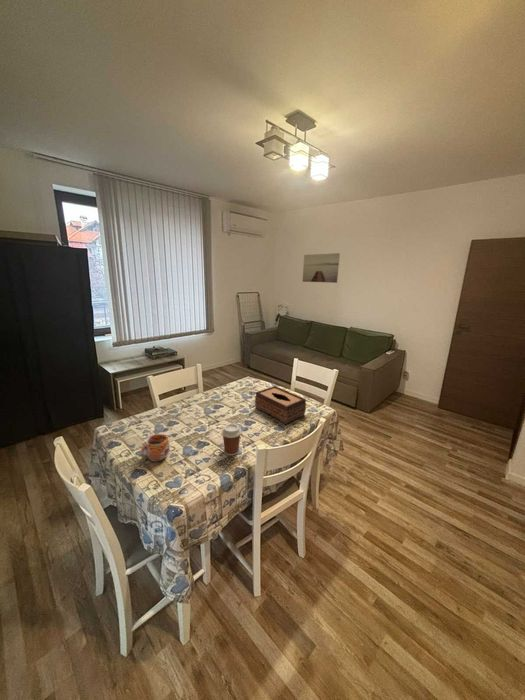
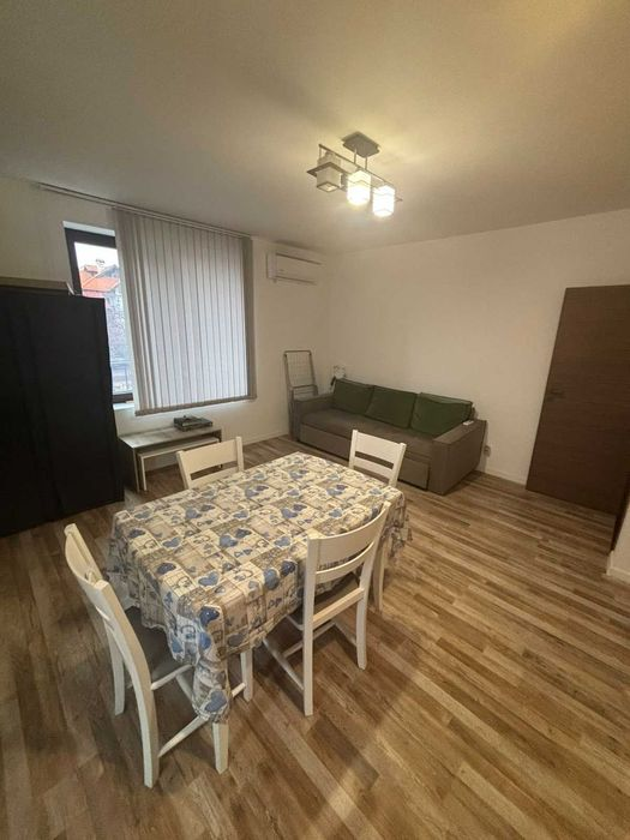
- wall art [302,252,341,284]
- coffee cup [220,423,243,456]
- mug [139,433,170,463]
- tissue box [254,385,307,425]
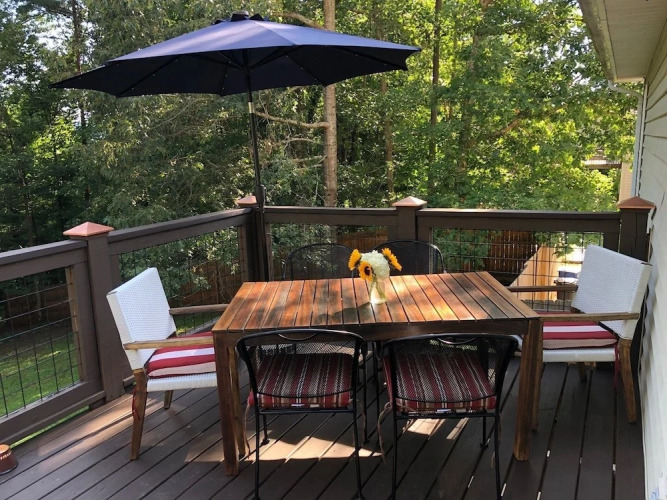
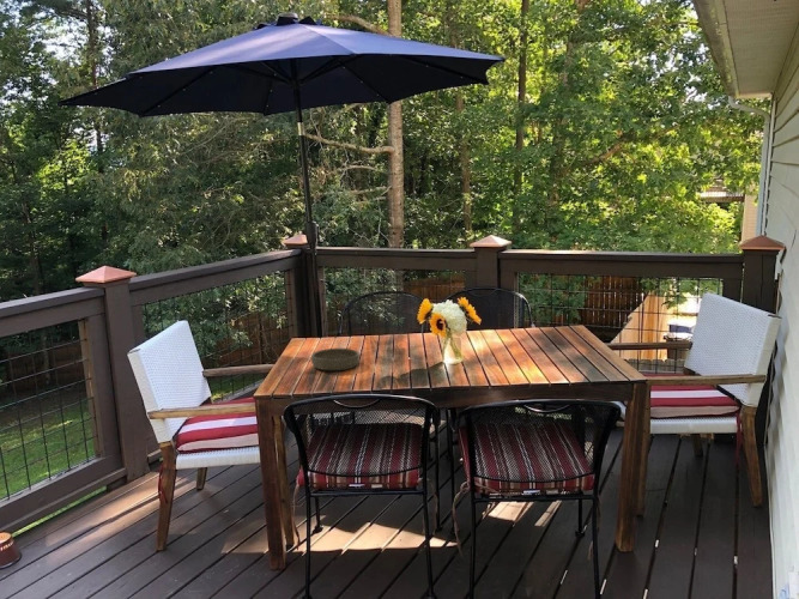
+ bowl [310,347,361,371]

★ ★ ★ ★ ★ ★ ★

From the first line to the last, repeat the records exactly, leaving out the pictures.

- wall art [302,252,341,284]
- coffee cup [220,423,243,456]
- mug [139,433,170,463]
- tissue box [254,385,307,425]
+ bowl [310,347,361,371]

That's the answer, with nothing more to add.